President Lincoln, through Union Col. Frederick W. Lander, offered
Sam Houston 50,000 Union troops to prevent Texas from joining the Confederacy.
Houston refused, stating: "Allow me to most respectfully decline any such assistance of the United States Government."
When asked why he did not join the Confederacy,
Houston told a crowd outside his Galveston hotel window, April 19, 1861:
"Let me tell you what is coming. After the sacrifice of countless millions of treasure and hundreds of thousands of lives, you may win Southern independence if God be not against you, but I doubt it.
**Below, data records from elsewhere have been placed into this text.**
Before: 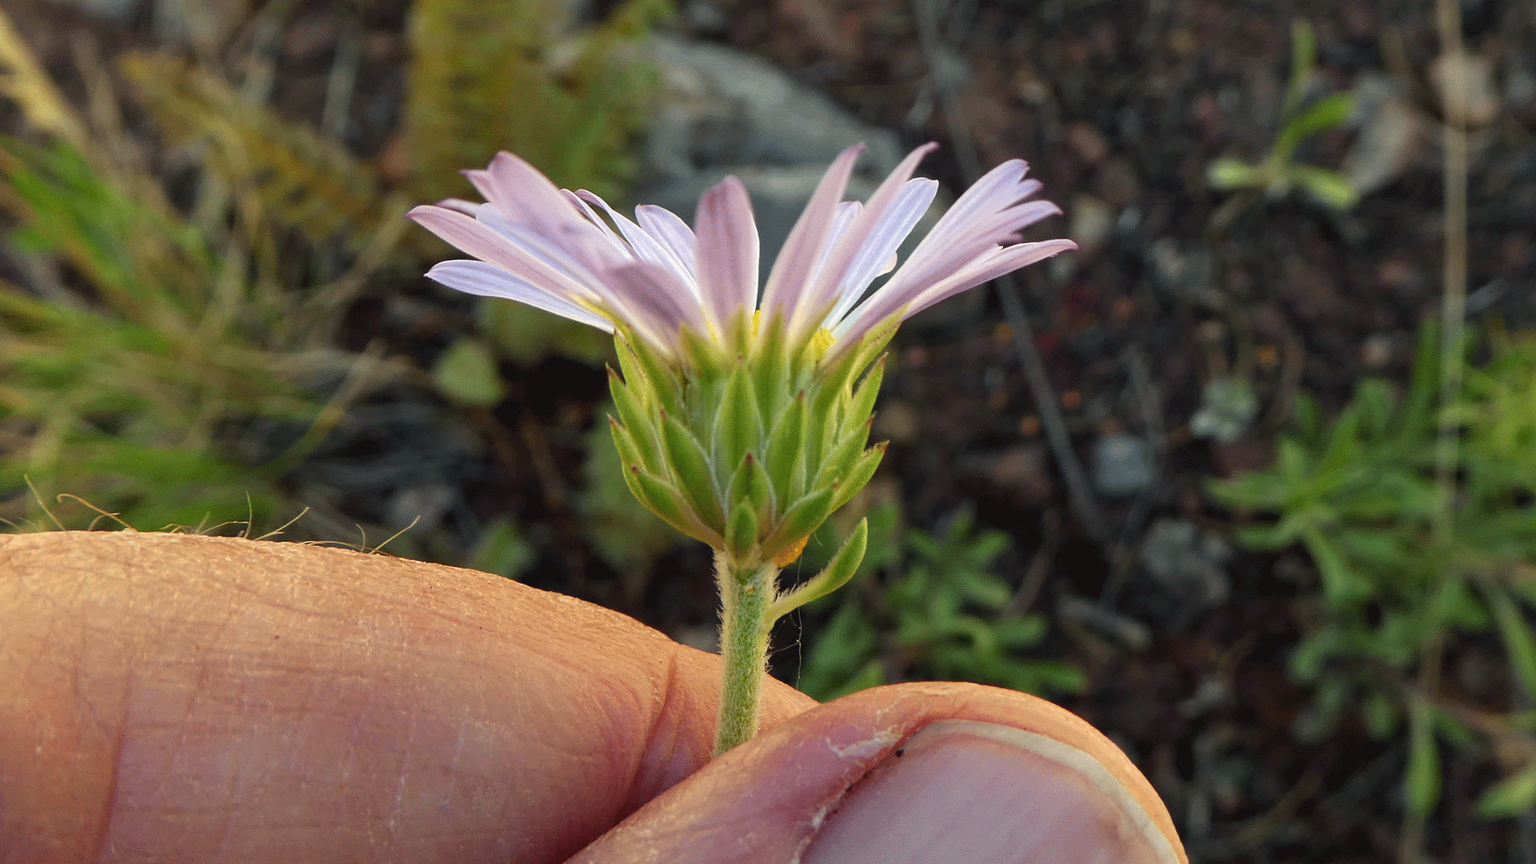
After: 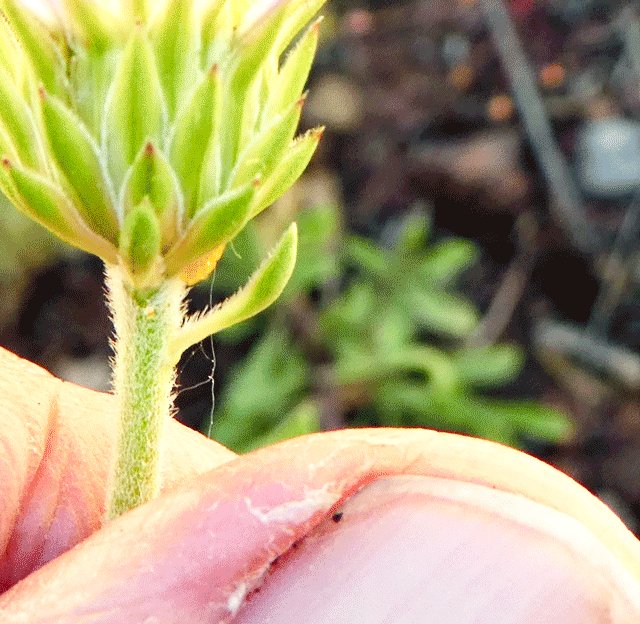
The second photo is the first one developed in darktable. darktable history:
exposure: black level correction 0.001, exposure 0.955 EV, compensate highlight preservation false
crop: left 41.003%, top 39.325%, right 25.654%, bottom 2.836%
base curve: curves: ch0 [(0, 0) (0.008, 0.007) (0.022, 0.029) (0.048, 0.089) (0.092, 0.197) (0.191, 0.399) (0.275, 0.534) (0.357, 0.65) (0.477, 0.78) (0.542, 0.833) (0.799, 0.973) (1, 1)], preserve colors none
I tell you that, while I believe with you in the doctrine of states rights, the North is determined to preserve this Union. They are not a fiery, impulsive people as you are, for they live in colder climates.
But when they begin to move in a given direction, they move with the steady momentum and perseverance of a mighty avalanche; and what I fear is, they will overwhelm the South."
The city of
Houston, Texas, the 4th largest city in the United States, is named for
Sam Houston.
Also named for him are:
a university;
a U.S. Army base;
five U.S. naval vessels;
a national forest;
a historical park,
a memorial museum,
an elementary school in Lebanon, TN;
a prominent roadside statue outside of Huntsville.
In defense of rights of conscience, Democrat Presidential Candidate
John F. Kennedy addressed the
Houston Ministerial Association, September 12, 1960:
"I believe in an America ... where religious liberty is so indivisible that an act against one church is treated as an act against all.
For, while this year it may be a Catholic against whom the finger of suspicion is pointed, in other years it has been, and may someday be again, a Jew - or a Quaker - or a Unitarian - or a Baptist.
It was Virginia's harassment of Baptist preachers ... that led to Jefferson's statute of religious freedom ...
I believe in an America ... where all men and all churches are treated as equal ...
I would not look with favor upon a President working to subvert the First Amendment's guarantees of
religious liberty."
Religious liberty has it roots in the Judeo-Christian belief that men are created equal in God's image, as
Franklin Roosevelt stated, January 6, 1942:
"We are inspired by a faith that goes back through all the years to the first chapter of the Book of Genesis: 'God created man in His own image.'"
Religious liberty includes "freedom of conscience," based on the concept that God is love and that He desires men and women to love Him back, "love the Lord your God with all your heart, soul, strength and mind."